I flip over the side of the bunk, scraping my stomach on the wooden lip as I slide down. Atjeh leaps after me, spinning on her paws before banging into Bunny Yabba’s crate. I try to slam the door to the closet shut but it’s blocked by the surge of yellowing North Shore Sundays. Papa can’t know. Atjeh starts digging at the pile as if a wharf rat just disappeared down a hole in the floor. She shreds dozens of papers as she burrows, destroying the collector’s edition scratch ’n’ sniff issue of Hustler—“WARNING: to be smelled in the privacy of your home”—before I can tackle her. Not anymore.
Gretchen starts laughing again, that Salem townie laugh that betrays an accent, even though there are no r’s or aw’s to soften it. That chortling version of fahkin’ A versus fucking A, yuh muthah versus your mother. Atjeh must smell my shame over the scratch ’n’ sniff because she turns from the tattered ribbons of newspaper and hops to her hind legs, black nostrils flaring, white eyes reddening with fury, and slams her front paws right into Gretchen’s little boobs, pointed teeth clacking shut with a spray of tongue lather, a hairsbreadth from Gretchen’s stunned face. The girl falls backward, wailing: “Get yuh dahg offa me!

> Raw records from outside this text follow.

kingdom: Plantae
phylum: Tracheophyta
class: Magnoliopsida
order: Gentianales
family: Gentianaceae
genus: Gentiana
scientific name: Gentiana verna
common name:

She’s gunna kill me! She’s gunna kill me!”
I grab Atjeh by the collar and fling her aside, watch her spin across the floor.

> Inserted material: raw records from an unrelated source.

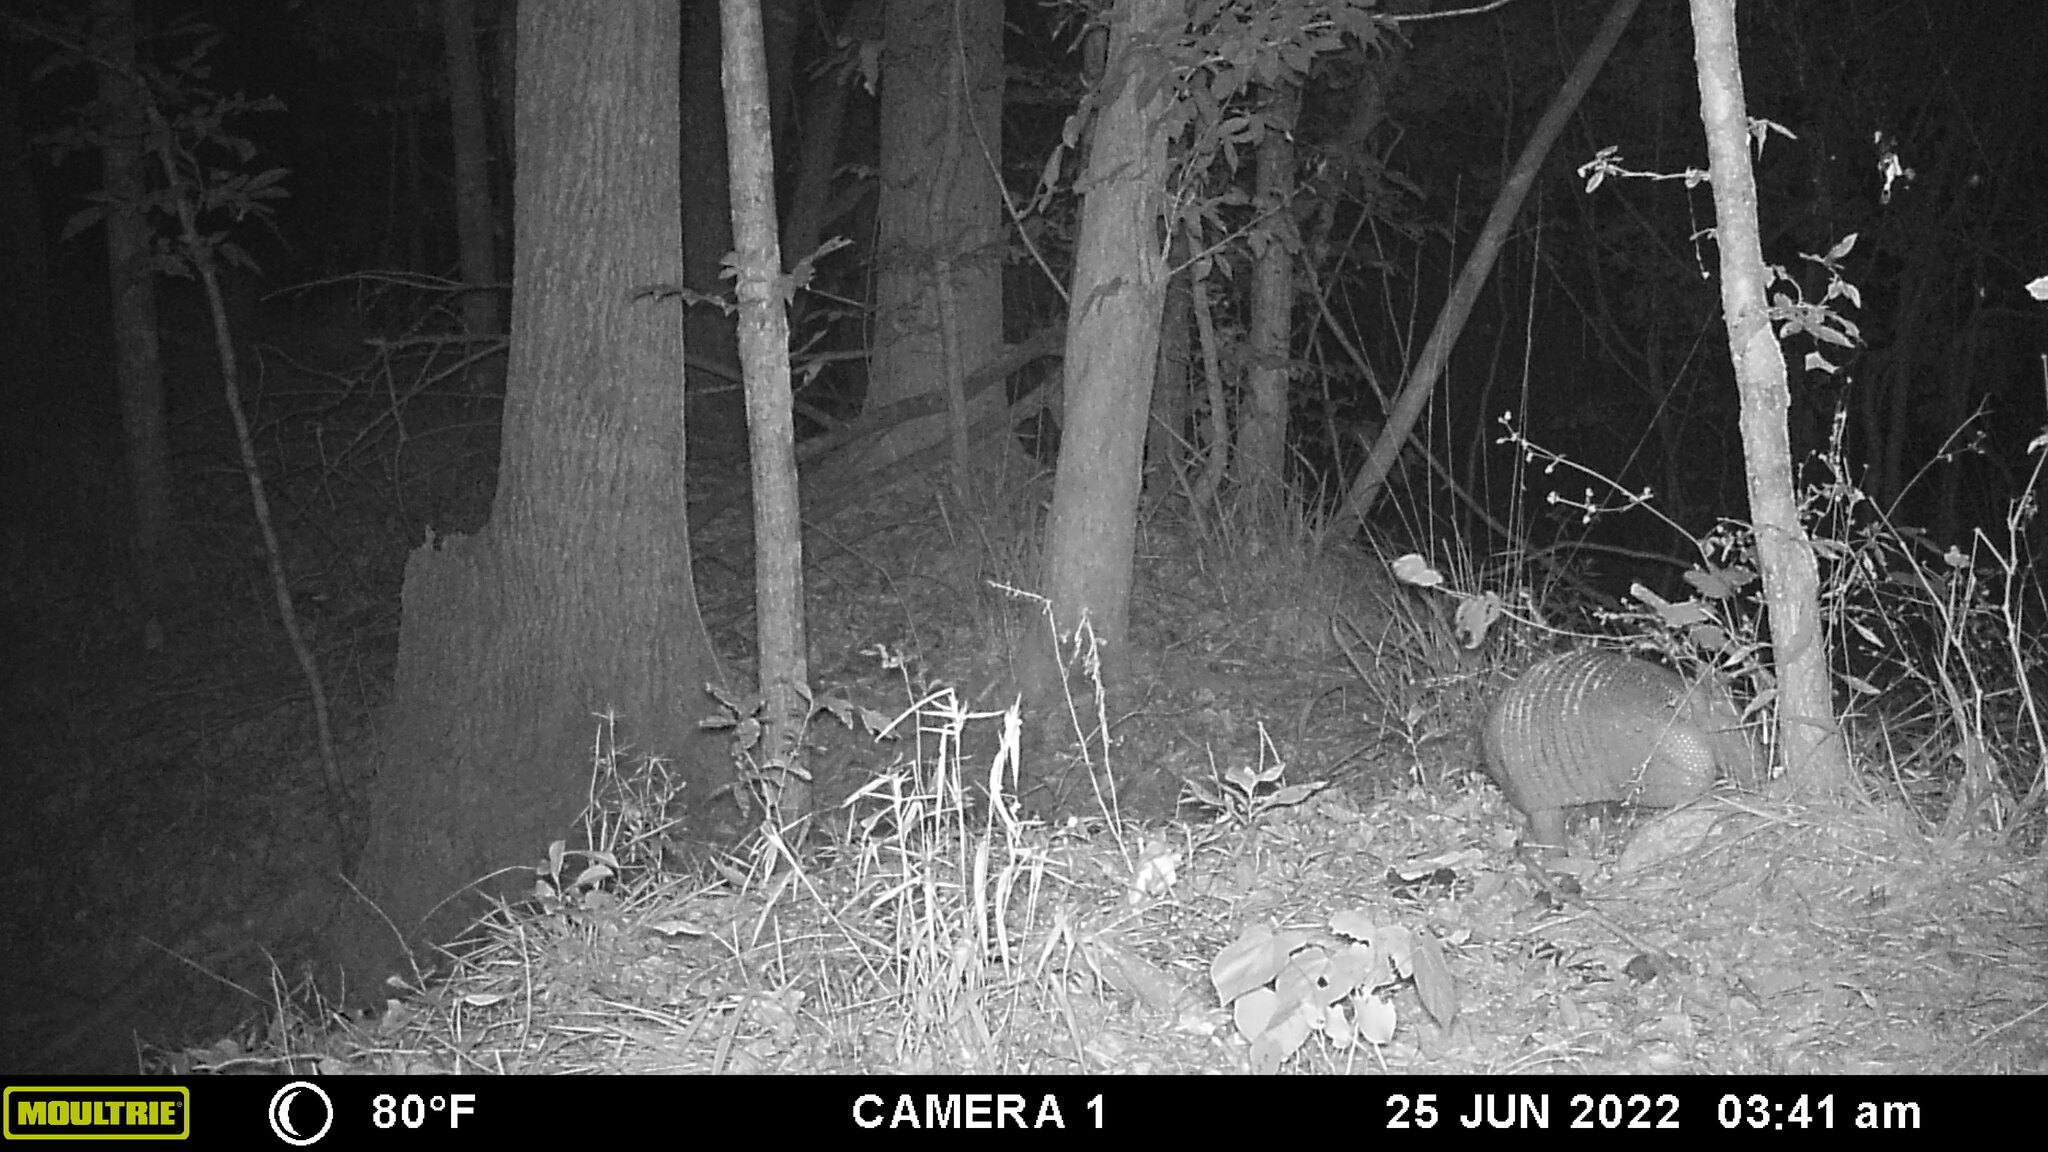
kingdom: Animalia
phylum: Chordata
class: Mammalia
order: Cingulata
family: Dasypodidae
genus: Dasypus
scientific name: Dasypus novemcinctus
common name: Nine-banded armadillo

I turn back to Gretchen but she’s out of the room and down the hall, shrieking at the top of her lungs: “That dahg tried to kill me! I’m tellin’ my fahthah! I’m tellin’ my fahthah!”

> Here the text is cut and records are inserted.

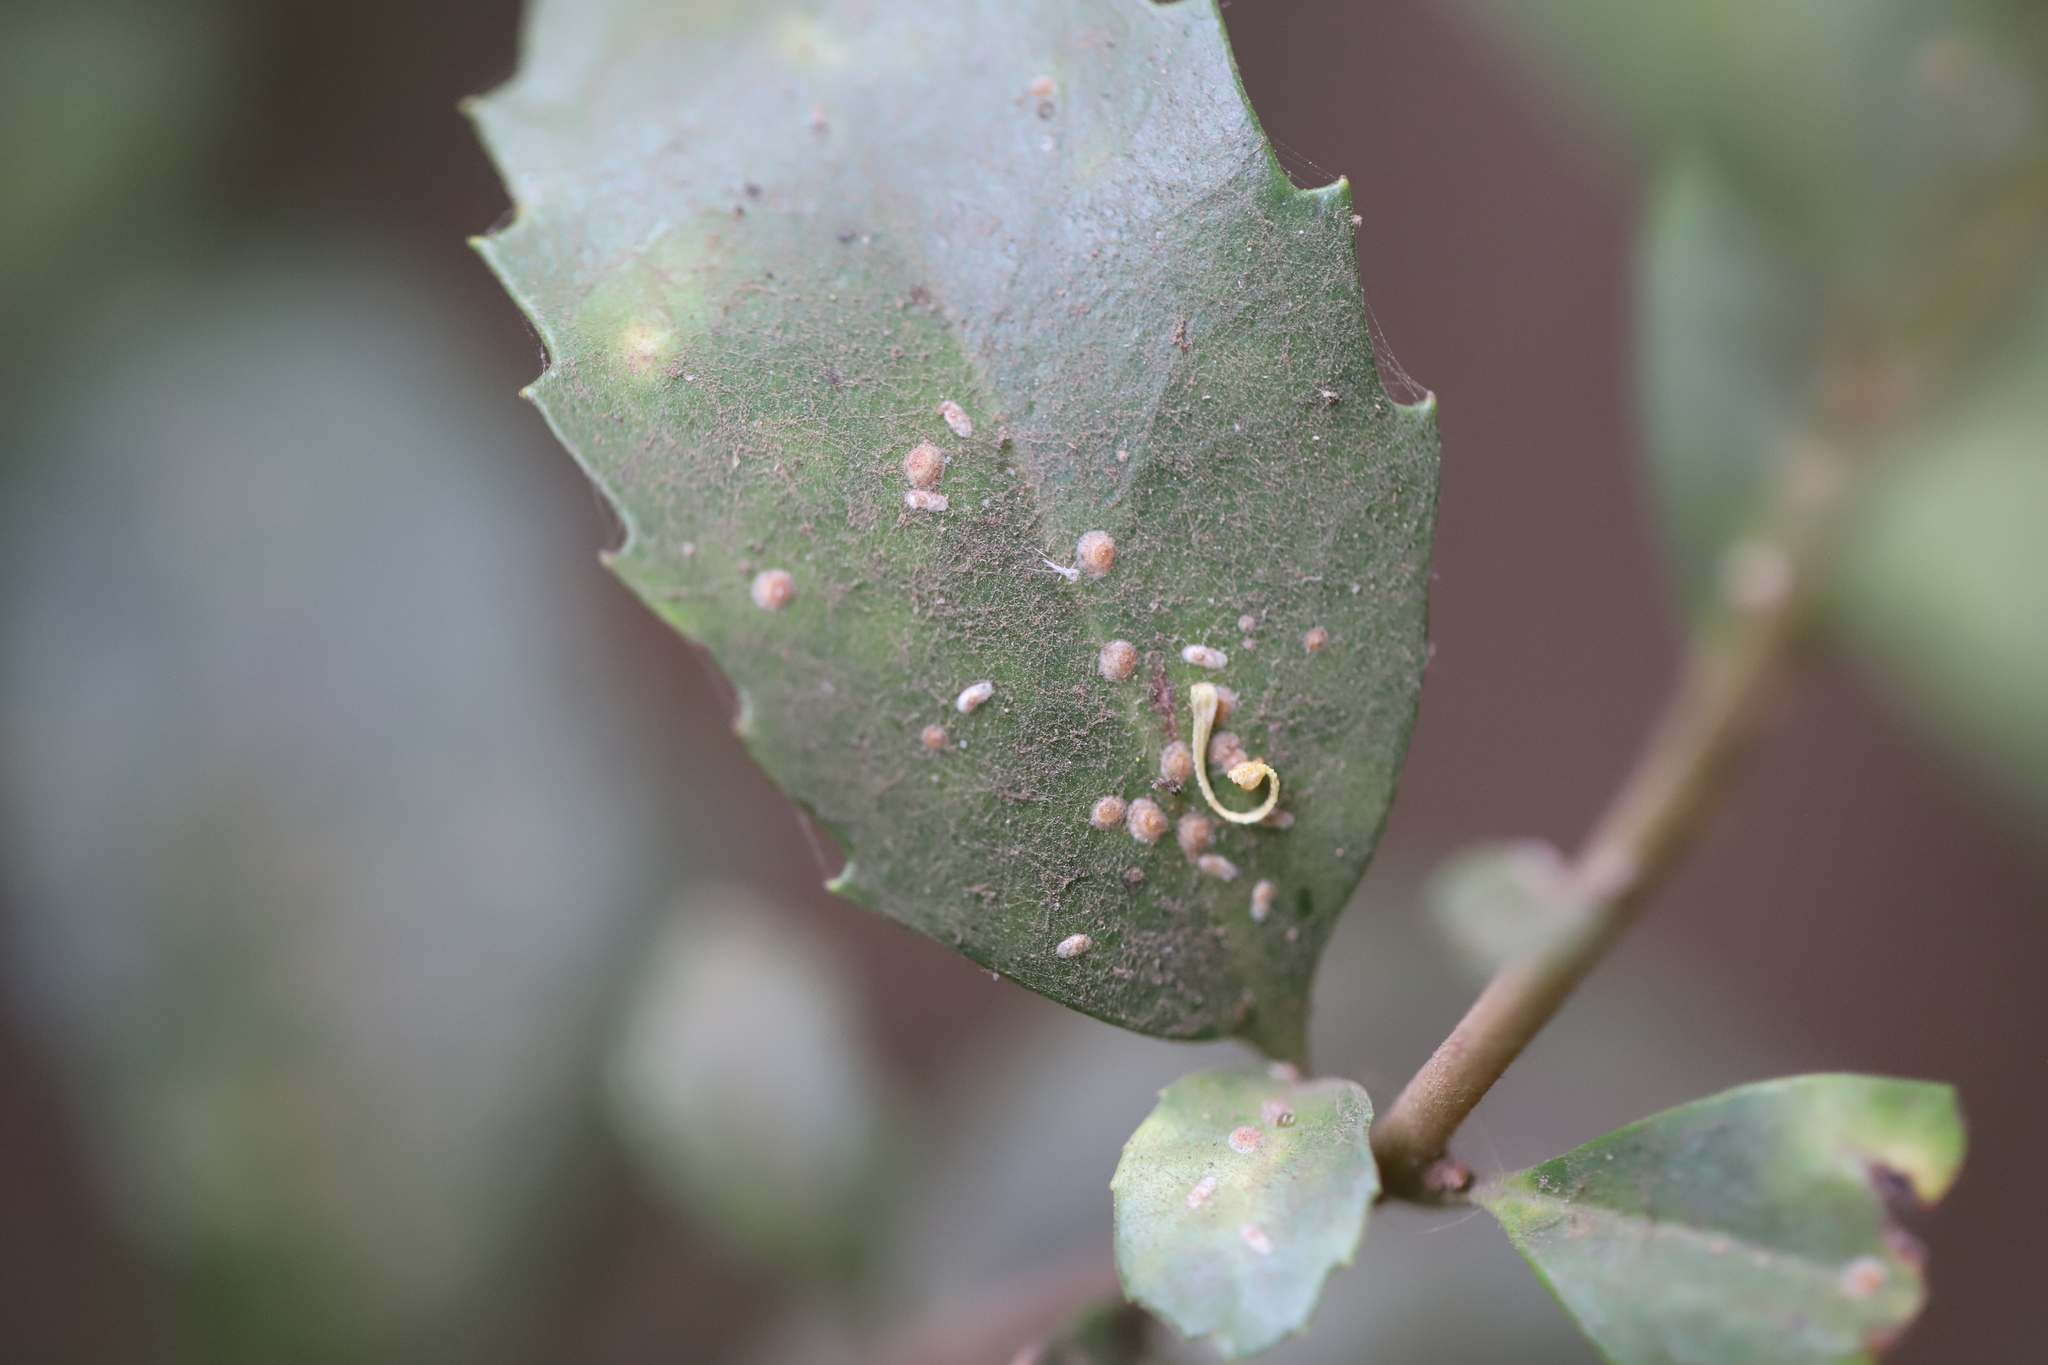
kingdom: Plantae
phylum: Tracheophyta
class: Magnoliopsida
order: Proteales
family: Proteaceae
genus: Lomatia
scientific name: Lomatia dentata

I trail her down the stairs, through the second-floor hall, and around the bannister to the second set of stairs, which empty at the door to the living room. Carly is leading her first women’s group, and Mama is sitting on the stairs just outside, within earshot but not participating, reading The Murder of Roger Ackroyd.
“Shush!” Mama hisses. “What the hell is going on? Gretchen? What are you … What’s wrong honey?”
“His stupid dahg…” Her normally alabaster cheeks are splotched red. She can’t catch her breath. “My face … bit … my sweatah…”
“That’s it,” Mama says, menacingly. “That dog is out of here this weekend.”
“What? No! It’s not her fault. She didn’t bite her … she was … defending me. She thought Gretchen was going to…”
“Was going to what? Gretchen? Little Gretchen? What was Gretchen going to do
to you?” She points at the frantic girl who is pulling on her down vest and heading for the foyer. “Don’t be ridiculous.”
“He nevah delivahd his paypahs,” Gretchen shouts, standing before the open front door and pointing at me. “Look in his clahset. Theahs a million paypahs in theah. And pahno magazines! I’m tellin’ my fahthah that. And he can get yah fieahd from the Naht Shah Sunday and get tha dahg catcha’ to come and put that stupid mutt ta sleep. That’s what he’s gunna do!” She screams this last part at the top of her lungs. Her voice cracks in a way that makes me laugh out loud. Mama whips around and glares at me. Gretchen, hair flying in all directions with the wind, screams again, even louder, as impossible as that seems: “I FAHKIN’ HATE YOU, YOU LOOZAH!!!” And with that, turns and runs down the front steps without closing the door behind her.
“Jesus Christ,” Mama says, palms out toward me, begging for an explanation. “Are there papers in your room? Papers you never delivered?”
“A few,” I lie to the defunct iron heating grate at my feet.
“I want you to go upstairs,” Mama says softly, moving to close the door against the wind, “and get Atjeh and get those papers and go bring them to the houses that are still waiting for them.”
“Mom! They’re old. And it’s Thursday! Come on!”
“Deliver every last one of them, and then take that dog and tie her up in the backyard.”
“I’ll keep her in my room. I’ll bring her food up…”
“In. The back. Yard.” She grabs me by the ear and drags me to the stairs.
“I’ve never had an orgasm…” A woman’s voice trails from the living room. “I mean, not with Bruce.”
“Go!” Mama whisper-yells.
“I come all the time, but only when I’m watching the soaps.” A chorus of women’s laughter erupts from just beyond the doorway.
“Ugh!” Mama pushes me to the stairs. “And don’t come back until they’re all where they belong.”